------ Records for processing ------

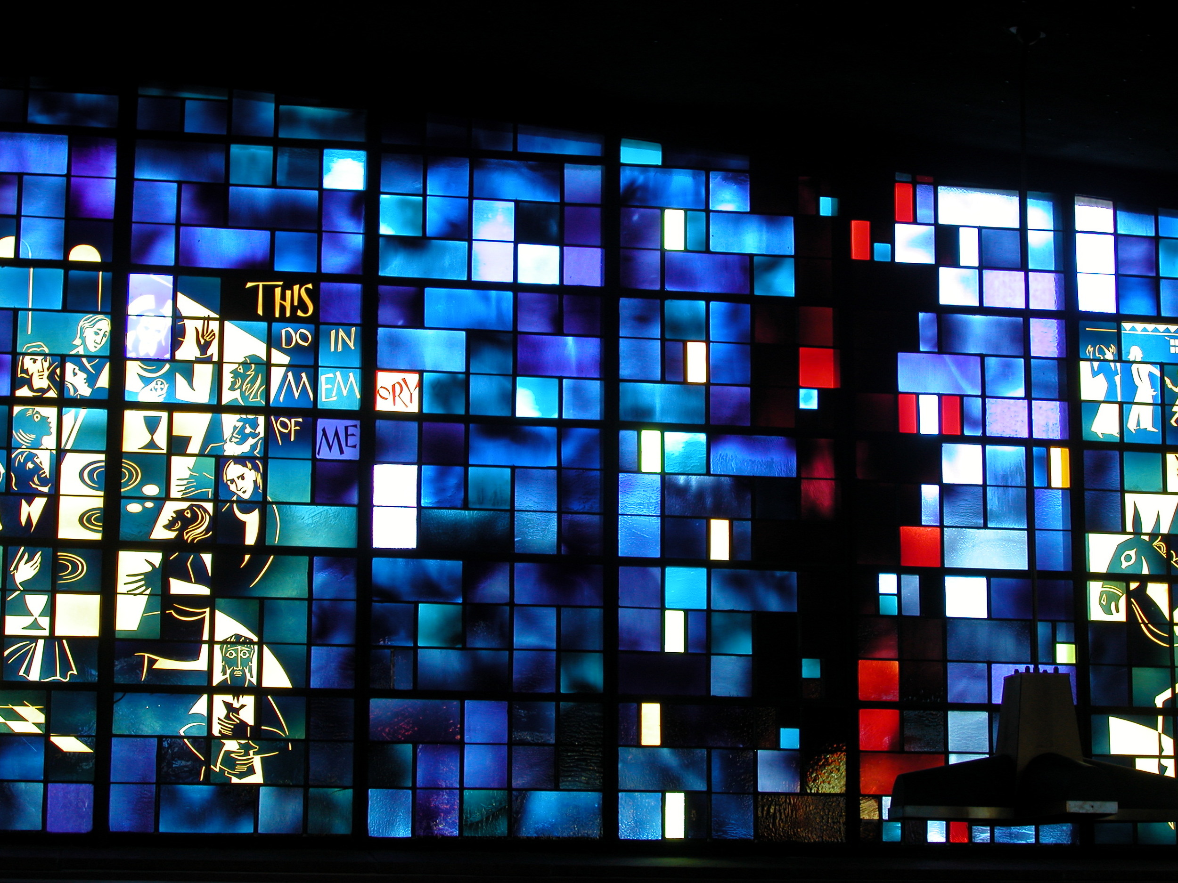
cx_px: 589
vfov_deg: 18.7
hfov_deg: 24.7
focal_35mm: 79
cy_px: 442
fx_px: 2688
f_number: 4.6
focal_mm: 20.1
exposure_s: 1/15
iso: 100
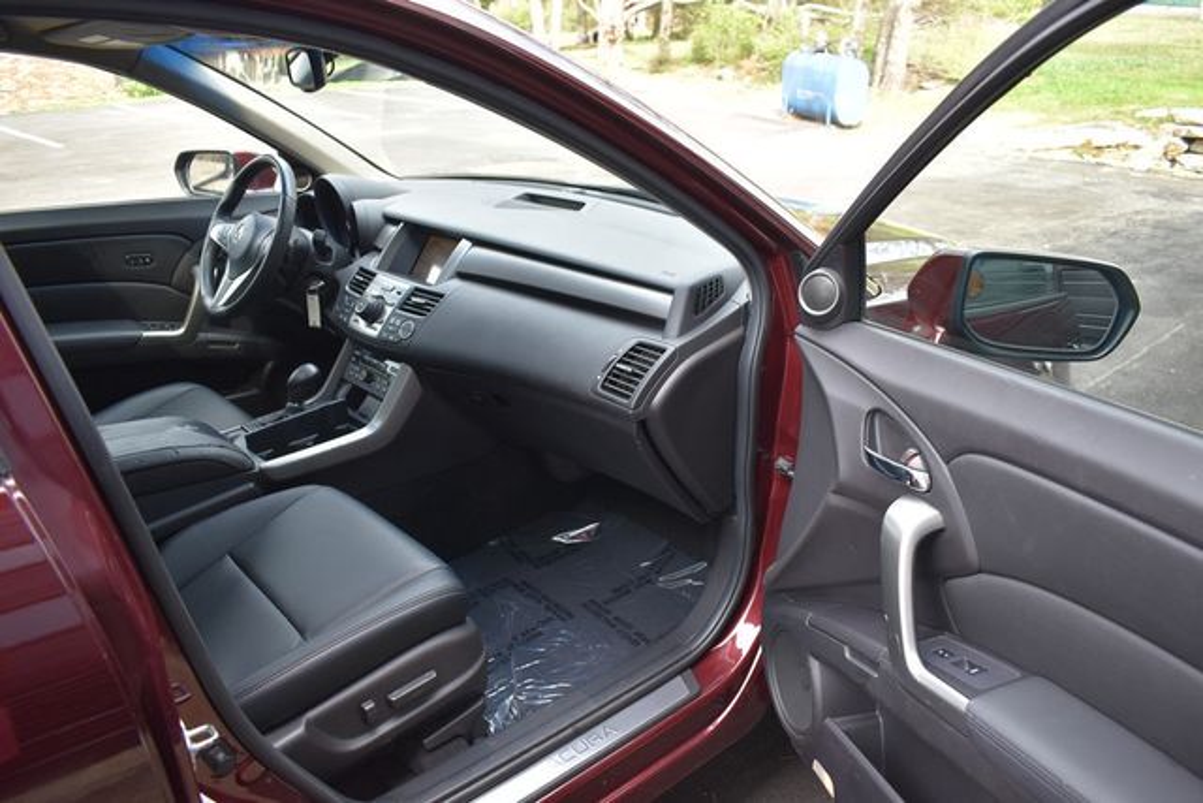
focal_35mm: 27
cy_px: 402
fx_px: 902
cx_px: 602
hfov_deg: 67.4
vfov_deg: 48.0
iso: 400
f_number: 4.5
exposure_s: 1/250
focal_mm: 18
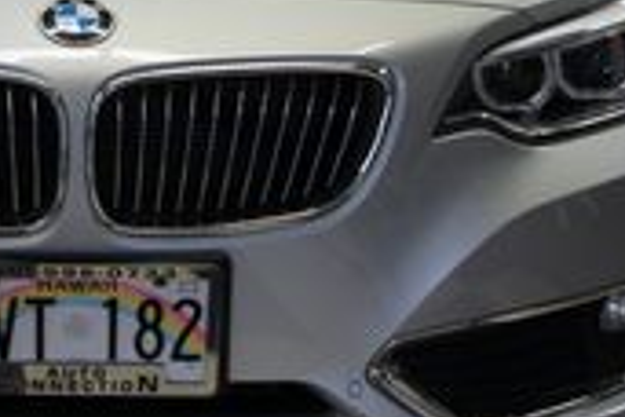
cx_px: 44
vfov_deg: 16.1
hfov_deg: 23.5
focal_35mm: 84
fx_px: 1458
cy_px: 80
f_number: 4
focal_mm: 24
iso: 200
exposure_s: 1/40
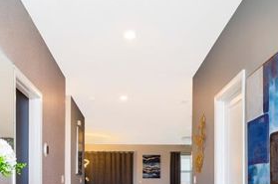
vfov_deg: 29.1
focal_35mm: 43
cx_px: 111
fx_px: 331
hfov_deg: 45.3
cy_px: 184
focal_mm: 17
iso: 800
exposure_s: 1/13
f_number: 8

------

• [Problem description]:
Transcribe the listing in full. Leave the pictures out.

• [Answer for this exercise]:
cx_px: 589
vfov_deg: 18.7
hfov_deg: 24.7
focal_35mm: 79
cy_px: 442
fx_px: 2688
f_number: 4.6
focal_mm: 20.1
exposure_s: 1/15
iso: 100
focal_35mm: 27
cy_px: 402
fx_px: 902
cx_px: 602
hfov_deg: 67.4
vfov_deg: 48.0
iso: 400
f_number: 4.5
exposure_s: 1/250
focal_mm: 18
cx_px: 44
vfov_deg: 16.1
hfov_deg: 23.5
focal_35mm: 84
fx_px: 1458
cy_px: 80
f_number: 4
focal_mm: 24
iso: 200
exposure_s: 1/40
vfov_deg: 29.1
focal_35mm: 43
cx_px: 111
fx_px: 331
hfov_deg: 45.3
cy_px: 184
focal_mm: 17
iso: 800
exposure_s: 1/13
f_number: 8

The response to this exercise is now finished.